**What the task requires**
Among the lines below, restate word for word only those from the line with "Figure 5. Current recycling process of" through the line with "Figure 4. Appl.", with both end lines kept.

**Extracted information**
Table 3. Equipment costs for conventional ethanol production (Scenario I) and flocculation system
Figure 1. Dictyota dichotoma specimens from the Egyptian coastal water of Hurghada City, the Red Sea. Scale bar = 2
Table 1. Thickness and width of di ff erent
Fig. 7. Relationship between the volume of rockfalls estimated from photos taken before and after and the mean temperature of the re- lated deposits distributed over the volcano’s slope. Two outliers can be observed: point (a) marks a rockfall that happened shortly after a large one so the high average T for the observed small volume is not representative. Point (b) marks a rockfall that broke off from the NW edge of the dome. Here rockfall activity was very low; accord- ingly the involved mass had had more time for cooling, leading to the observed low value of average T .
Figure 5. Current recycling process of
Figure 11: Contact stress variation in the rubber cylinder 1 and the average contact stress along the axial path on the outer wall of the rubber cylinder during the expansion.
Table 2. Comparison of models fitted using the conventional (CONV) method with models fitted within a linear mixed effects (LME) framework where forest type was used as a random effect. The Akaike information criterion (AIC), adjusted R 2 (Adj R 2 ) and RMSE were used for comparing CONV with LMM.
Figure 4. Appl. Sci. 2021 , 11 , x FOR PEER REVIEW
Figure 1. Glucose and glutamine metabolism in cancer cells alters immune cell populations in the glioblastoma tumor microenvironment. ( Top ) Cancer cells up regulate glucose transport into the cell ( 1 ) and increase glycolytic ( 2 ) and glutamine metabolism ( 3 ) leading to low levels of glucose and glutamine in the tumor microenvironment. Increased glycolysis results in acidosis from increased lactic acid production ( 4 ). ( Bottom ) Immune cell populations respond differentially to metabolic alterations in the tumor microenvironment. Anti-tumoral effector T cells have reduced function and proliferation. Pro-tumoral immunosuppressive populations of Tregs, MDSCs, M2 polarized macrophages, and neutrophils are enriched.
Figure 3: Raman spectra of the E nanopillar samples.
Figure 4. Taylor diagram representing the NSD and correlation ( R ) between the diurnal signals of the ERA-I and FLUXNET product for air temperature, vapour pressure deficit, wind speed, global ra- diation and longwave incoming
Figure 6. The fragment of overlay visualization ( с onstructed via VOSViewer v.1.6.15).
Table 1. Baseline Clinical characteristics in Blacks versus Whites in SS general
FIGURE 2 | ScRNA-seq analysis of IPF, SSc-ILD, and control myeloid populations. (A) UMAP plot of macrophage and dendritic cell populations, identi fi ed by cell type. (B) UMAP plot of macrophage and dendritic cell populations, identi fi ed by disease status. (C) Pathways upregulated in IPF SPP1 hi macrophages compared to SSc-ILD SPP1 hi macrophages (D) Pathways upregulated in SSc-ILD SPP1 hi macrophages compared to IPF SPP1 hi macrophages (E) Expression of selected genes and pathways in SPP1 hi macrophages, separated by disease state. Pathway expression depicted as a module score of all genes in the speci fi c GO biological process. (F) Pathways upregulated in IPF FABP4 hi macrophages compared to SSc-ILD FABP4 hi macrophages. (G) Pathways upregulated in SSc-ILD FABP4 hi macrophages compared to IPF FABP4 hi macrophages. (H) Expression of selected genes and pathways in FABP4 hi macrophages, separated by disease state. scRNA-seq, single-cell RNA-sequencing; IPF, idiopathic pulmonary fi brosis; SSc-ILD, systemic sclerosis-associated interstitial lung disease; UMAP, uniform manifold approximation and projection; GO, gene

**Task solution**
Figure 5. Current recycling process of
Figure 11: Contact stress variation in the rubber cylinder 1 and the average contact stress along the axial path on the outer wall of the rubber cylinder during the expansion.
Table 2. Comparison of models fitted using the conventional (CONV) method with models fitted within a linear mixed effects (LME) framework where forest type was used as a random effect. The Akaike information criterion (AIC), adjusted R 2 (Adj R 2 ) and RMSE were used for comparing CONV with LMM.
Figure 4. Appl. Sci. 2021 , 11 , x FOR PEER REVIEW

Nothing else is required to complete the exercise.